Saved data entries
════════════════════
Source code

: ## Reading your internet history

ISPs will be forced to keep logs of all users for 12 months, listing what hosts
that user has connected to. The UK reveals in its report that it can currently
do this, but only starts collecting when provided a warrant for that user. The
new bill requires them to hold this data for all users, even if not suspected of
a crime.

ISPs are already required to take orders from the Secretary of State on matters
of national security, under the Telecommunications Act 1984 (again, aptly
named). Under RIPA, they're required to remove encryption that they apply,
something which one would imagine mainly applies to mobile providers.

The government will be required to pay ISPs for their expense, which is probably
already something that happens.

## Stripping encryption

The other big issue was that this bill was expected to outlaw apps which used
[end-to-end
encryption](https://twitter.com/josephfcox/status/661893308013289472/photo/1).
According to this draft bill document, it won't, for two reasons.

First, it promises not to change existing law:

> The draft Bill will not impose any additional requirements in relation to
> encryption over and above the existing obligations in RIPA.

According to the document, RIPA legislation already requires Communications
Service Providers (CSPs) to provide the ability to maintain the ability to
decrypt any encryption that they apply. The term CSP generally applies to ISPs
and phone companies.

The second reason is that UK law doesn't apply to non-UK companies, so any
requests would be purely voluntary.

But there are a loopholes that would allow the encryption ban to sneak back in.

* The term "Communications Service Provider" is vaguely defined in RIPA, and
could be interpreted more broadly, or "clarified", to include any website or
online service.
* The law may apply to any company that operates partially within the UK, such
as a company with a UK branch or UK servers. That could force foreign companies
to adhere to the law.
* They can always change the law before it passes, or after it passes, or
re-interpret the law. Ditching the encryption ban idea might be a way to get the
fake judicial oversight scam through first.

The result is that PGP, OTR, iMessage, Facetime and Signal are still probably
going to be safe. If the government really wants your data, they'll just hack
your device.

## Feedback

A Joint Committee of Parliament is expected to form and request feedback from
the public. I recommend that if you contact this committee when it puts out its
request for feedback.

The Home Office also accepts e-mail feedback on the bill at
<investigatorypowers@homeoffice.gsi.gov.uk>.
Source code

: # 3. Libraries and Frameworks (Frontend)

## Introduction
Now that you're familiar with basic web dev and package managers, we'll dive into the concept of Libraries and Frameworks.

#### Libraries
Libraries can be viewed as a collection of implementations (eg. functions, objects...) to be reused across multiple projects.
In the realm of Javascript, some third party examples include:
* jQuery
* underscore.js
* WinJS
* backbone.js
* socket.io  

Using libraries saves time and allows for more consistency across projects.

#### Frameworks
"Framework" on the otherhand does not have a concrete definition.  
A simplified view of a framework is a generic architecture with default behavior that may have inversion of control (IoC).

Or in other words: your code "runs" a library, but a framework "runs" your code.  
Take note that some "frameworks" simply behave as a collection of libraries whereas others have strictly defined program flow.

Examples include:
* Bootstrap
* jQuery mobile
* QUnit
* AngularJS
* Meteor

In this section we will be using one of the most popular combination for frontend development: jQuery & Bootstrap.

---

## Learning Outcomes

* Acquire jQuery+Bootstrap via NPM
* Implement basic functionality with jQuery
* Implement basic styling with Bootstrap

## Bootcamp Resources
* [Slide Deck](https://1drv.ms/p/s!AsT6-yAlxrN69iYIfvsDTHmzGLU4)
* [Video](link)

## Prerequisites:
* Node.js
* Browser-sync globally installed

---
════════════════════
### [WHAT THE EXERCISE ASKS]
Using the entries, return every line where the word "defined" can be found.

### [ANSWER]
* The term "Communications Service Provider" is vaguely defined in RIPA, and
Take note that some "frameworks" simply behave as a collection of libraries whereas others have strictly defined program flow.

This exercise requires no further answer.